[[ STUDY MATERIAL open ]]
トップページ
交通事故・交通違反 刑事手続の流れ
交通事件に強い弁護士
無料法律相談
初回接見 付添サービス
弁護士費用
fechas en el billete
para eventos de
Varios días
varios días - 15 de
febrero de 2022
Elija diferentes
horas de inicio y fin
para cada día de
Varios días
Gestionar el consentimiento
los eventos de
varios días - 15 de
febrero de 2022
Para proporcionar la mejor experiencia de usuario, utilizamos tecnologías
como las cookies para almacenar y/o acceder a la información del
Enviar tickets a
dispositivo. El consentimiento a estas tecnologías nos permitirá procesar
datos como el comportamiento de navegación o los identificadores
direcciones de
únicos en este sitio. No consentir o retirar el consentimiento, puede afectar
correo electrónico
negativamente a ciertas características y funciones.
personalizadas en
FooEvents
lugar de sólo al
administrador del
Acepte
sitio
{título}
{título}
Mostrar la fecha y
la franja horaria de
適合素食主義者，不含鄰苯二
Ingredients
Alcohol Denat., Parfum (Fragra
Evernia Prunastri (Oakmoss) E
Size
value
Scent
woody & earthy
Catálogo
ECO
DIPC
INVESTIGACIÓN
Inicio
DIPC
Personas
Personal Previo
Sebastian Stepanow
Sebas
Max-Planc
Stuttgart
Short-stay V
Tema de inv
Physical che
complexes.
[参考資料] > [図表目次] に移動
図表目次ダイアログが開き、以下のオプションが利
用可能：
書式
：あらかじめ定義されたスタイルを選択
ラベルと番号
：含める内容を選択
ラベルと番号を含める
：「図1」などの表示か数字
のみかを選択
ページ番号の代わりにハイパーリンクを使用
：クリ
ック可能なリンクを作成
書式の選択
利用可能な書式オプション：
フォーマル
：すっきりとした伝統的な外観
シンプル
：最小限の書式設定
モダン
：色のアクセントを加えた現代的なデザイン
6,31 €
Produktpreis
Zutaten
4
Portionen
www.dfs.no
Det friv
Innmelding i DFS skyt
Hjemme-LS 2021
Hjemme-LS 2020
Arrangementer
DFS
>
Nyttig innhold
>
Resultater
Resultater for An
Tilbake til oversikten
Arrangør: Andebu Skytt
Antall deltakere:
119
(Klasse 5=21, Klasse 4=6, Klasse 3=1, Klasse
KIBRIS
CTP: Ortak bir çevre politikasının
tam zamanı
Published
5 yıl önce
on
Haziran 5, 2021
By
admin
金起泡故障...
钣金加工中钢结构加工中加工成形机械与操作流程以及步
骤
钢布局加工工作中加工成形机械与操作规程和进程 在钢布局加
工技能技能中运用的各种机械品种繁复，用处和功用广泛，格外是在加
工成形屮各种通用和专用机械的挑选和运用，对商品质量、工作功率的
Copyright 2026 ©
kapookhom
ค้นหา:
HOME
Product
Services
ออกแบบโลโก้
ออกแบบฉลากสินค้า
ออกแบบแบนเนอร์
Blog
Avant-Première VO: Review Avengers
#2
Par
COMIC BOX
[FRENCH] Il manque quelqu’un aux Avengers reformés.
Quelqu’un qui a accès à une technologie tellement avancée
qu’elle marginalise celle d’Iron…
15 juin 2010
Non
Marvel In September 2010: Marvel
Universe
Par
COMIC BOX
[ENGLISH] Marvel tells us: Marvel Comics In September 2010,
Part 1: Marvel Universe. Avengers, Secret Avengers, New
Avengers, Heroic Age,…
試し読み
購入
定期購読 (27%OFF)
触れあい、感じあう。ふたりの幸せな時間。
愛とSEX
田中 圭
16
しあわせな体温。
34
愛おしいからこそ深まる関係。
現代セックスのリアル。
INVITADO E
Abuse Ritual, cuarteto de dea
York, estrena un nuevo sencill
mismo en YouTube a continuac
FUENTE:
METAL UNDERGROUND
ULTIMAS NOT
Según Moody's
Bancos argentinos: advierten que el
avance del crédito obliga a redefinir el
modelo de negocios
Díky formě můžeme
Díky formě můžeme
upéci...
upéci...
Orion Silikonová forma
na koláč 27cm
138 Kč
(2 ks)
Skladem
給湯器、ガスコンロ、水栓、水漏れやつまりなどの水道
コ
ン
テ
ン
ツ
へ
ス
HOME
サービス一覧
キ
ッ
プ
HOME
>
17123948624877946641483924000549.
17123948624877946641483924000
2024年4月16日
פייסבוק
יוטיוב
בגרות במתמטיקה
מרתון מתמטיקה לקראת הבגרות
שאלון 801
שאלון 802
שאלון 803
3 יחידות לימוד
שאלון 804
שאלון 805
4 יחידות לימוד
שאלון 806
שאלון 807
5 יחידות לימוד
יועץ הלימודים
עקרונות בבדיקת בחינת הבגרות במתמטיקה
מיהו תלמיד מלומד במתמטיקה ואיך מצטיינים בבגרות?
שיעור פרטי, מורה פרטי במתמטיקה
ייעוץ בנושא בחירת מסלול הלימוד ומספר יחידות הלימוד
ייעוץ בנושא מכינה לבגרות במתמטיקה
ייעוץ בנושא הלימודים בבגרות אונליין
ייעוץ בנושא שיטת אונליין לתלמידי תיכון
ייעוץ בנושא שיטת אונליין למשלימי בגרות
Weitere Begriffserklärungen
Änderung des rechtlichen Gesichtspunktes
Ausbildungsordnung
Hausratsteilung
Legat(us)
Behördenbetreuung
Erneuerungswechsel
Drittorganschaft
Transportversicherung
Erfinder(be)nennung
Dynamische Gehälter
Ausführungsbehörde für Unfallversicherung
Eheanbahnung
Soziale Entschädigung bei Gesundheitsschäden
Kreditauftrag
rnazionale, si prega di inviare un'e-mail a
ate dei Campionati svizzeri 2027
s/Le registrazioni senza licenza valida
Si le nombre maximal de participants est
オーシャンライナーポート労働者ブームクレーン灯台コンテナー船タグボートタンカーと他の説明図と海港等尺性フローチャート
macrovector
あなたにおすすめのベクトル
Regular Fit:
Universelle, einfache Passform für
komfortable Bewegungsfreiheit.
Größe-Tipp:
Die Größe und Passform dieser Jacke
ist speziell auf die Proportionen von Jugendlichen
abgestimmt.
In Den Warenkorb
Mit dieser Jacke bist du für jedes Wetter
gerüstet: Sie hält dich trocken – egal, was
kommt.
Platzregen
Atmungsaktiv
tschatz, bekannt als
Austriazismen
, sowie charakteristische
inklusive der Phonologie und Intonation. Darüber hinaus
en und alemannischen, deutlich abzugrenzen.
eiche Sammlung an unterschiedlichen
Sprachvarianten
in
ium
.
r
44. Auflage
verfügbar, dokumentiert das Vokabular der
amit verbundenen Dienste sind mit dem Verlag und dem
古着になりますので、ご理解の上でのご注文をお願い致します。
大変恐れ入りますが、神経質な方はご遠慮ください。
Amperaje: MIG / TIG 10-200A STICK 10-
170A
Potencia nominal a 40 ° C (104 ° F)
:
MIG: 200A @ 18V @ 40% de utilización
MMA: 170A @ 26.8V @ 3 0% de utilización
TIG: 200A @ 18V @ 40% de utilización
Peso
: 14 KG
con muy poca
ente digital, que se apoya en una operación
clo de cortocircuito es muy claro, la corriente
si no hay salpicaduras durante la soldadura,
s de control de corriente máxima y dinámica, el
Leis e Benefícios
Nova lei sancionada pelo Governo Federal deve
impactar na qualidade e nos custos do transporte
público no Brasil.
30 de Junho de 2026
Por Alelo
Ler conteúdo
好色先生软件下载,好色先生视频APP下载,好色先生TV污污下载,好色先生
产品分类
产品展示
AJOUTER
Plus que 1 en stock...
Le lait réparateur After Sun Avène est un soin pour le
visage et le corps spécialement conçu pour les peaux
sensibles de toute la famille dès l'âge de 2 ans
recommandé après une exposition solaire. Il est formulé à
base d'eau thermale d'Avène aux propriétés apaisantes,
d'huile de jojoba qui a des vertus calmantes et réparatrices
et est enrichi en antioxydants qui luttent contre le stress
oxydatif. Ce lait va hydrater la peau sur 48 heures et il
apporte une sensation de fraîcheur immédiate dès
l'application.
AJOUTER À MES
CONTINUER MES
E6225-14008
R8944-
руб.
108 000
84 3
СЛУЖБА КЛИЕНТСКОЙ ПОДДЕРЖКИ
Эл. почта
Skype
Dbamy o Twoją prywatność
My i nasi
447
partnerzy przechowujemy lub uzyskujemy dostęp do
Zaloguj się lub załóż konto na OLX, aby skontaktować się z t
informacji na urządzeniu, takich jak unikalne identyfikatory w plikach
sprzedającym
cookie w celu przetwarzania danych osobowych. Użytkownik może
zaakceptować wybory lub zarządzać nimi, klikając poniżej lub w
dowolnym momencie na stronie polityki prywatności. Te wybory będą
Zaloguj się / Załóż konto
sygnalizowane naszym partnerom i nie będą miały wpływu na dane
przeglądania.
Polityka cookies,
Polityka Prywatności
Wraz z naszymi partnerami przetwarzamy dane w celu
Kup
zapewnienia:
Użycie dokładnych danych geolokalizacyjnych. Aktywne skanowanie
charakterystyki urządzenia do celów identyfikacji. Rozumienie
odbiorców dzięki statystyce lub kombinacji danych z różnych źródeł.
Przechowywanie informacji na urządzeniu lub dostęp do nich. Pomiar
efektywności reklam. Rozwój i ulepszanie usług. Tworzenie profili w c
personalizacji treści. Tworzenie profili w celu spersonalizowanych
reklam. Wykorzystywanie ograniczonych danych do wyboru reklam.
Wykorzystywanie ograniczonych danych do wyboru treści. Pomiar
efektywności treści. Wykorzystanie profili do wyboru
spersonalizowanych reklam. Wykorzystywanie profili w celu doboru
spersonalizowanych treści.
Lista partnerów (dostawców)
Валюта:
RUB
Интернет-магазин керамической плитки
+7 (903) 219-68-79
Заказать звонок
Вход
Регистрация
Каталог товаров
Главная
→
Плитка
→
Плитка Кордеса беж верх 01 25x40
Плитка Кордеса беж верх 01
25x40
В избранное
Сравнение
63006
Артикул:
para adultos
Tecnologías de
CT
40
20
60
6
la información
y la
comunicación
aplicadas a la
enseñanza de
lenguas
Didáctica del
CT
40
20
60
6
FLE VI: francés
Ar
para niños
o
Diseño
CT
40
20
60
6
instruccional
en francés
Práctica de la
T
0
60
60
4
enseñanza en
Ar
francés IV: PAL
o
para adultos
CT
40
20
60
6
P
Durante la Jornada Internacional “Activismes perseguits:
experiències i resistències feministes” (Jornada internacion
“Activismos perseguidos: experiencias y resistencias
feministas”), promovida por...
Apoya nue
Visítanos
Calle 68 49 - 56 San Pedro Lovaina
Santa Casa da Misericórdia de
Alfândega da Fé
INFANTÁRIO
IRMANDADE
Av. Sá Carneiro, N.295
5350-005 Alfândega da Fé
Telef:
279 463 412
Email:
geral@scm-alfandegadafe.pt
[[ STUDY MATERIAL closed ]]
• [ASSIGNMENT]
Render everything from the start of the records down to the line containing "ออกแบบฉลากสินค้า", that line included, as a Markdown table with the columns Row and Line. Number each row, and leave out blank lines.

• [RESULT FOR THIS EXERCISE]
| Row | Line |
|---|---|
| 1 | トップページ |
| 2 | 交通事故・交通違反 刑事手続の流れ |
| 3 | 交通事件に強い弁護士 |
| 4 | 無料法律相談 |
| 5 | 初回接見 付添サービス |
| 6 | 弁護士費用 |
| 7 | fechas en el billete |
| 8 | para eventos de |
| 9 | Varios días |
| 10 | varios días - 15 de |
| 11 | febrero de 2022 |
| 12 | Elija diferentes |
| 13 | horas de inicio y fin |
| 14 | para cada día de |
| 15 | Varios días |
| 16 | Gestionar el consentimiento |
| 17 | los eventos de |
| 18 | varios días - 15 de |
| 19 | febrero de 2022 |
| 20 | Para proporcionar la mejor experiencia de usuario, utilizamos tecnologías |
| 21 | como las cookies para almacenar y/o acceder a la información del |
| 22 | Enviar tickets a |
| 23 | dispositivo. El consentimiento a estas tecnologías nos permitirá procesar |
| 24 | datos como el comportamiento de navegación o los identificadores |
| 25 | direcciones de |
| 26 | únicos en este sitio. No consentir o retirar el consentimiento, puede afectar |
| 27 | correo electrónico |
| 28 | negativamente a ciertas características y funciones. |
| 29 | personalizadas en |
| 30 | FooEvents |
| 31 | lugar de sólo al |
| 32 | administrador del |
| 33 | Acepte |
| 34 | sitio |
| 35 | {título} |
| 36 | {título} |
| 37 | Mostrar la fecha y |
| 38 | la franja horaria de |
| 39 | 適合素食主義者，不含鄰苯二 |
| 40 | Ingredients |
| 41 | Alcohol Denat., Parfum (Fragra |
| 42 | Evernia Prunastri (Oakmoss) E |
| 43 | Size |
| 44 | value |
| 45 | Scent |
| 46 | woody & earthy |
| 47 | Catálogo |
| 48 | ECO |
| 49 | DIPC |
| 50 | INVESTIGACIÓN |
| 51 | Inicio |
| 52 | DIPC |
| 53 | Personas |
| 54 | Personal Previo |
| 55 | Sebastian Stepanow |
| 56 | Sebas |
| 57 | Max-Planc |
| 58 | Stuttgart |
| 59 | Short-stay V |
| 60 | Tema de inv |
| 61 | Physical che |
| 62 | complexes. |
| 63 | [参考資料] > [図表目次] に移動 |
| 64 | 図表目次ダイアログが開き、以下のオプションが利 |
| 65 | 用可能： |
| 66 | 書式 |
| 67 | ：あらかじめ定義されたスタイルを選択 |
| 68 | ラベルと番号 |
| 69 | ：含める内容を選択 |
| 70 | ラベルと番号を含める |
| 71 | ：「図1」などの表示か数字 |
| 72 | のみかを選択 |
| 73 | ページ番号の代わりにハイパーリンクを使用 |
| 74 | ：クリ |
| 75 | ック可能なリンクを作成 |
| 76 | 書式の選択 |
| 77 | 利用可能な書式オプション： |
| 78 | フォーマル |
| 79 | ：すっきりとした伝統的な外観 |
| 80 | シンプル |
| 81 | ：最小限の書式設定 |
| 82 | モダン |
| 83 | ：色のアクセントを加えた現代的なデザイン |
| 84 | 6,31 € |
| 85 | Produktpreis |
| 86 | Zutaten |
| 87 | 4 |
| 88 | Portionen |
| 89 | www.dfs.no |
| 90 | Det friv |
| 91 | Innmelding i DFS skyt |
| 92 | Hjemme-LS 2021 |
| 93 | Hjemme-LS 2020 |
| 94 | Arrangementer |
| 95 | DFS |
| 96 | > |
| 97 | Nyttig innhold |
| 98 | > |
| 99 | Resultater |
| 100 | Resultater for An |
| 101 | Tilbake til oversikten |
| 102 | Arrangør: Andebu Skytt |
| 103 | Antall deltakere: |
| 104 | 119 |
| 105 | (Klasse 5=21, Klasse 4=6, Klasse 3=1, Klasse |
| 106 | KIBRIS |
| 107 | CTP: Ortak bir çevre politikasının |
| 108 | tam zamanı |
| 109 | Published |
| 110 | 5 yıl önce |
| 111 | on |
| 112 | Haziran 5, 2021 |
| 113 | By |
| 114 | admin |
| 115 | 金起泡故障... |
| 116 | 钣金加工中钢结构加工中加工成形机械与操作流程以及步 |
| 117 | 骤 |
| 118 | 钢布局加工工作中加工成形机械与操作规程和进程 在钢布局加 |
| 119 | 工技能技能中运用的各种机械品种繁复，用处和功用广泛，格外是在加 |
| 120 | 工成形屮各种通用和专用机械的挑选和运用，对商品质量、工作功率的 |
| 121 | Copyright 2026 © |
| 122 | kapookhom |
| 123 | ค้นหา: |
| 124 | HOME |
| 125 | Product |
| 126 | Services |
| 127 | ออกแบบโลโก้ |
| 128 | ออกแบบฉลากสินค้า |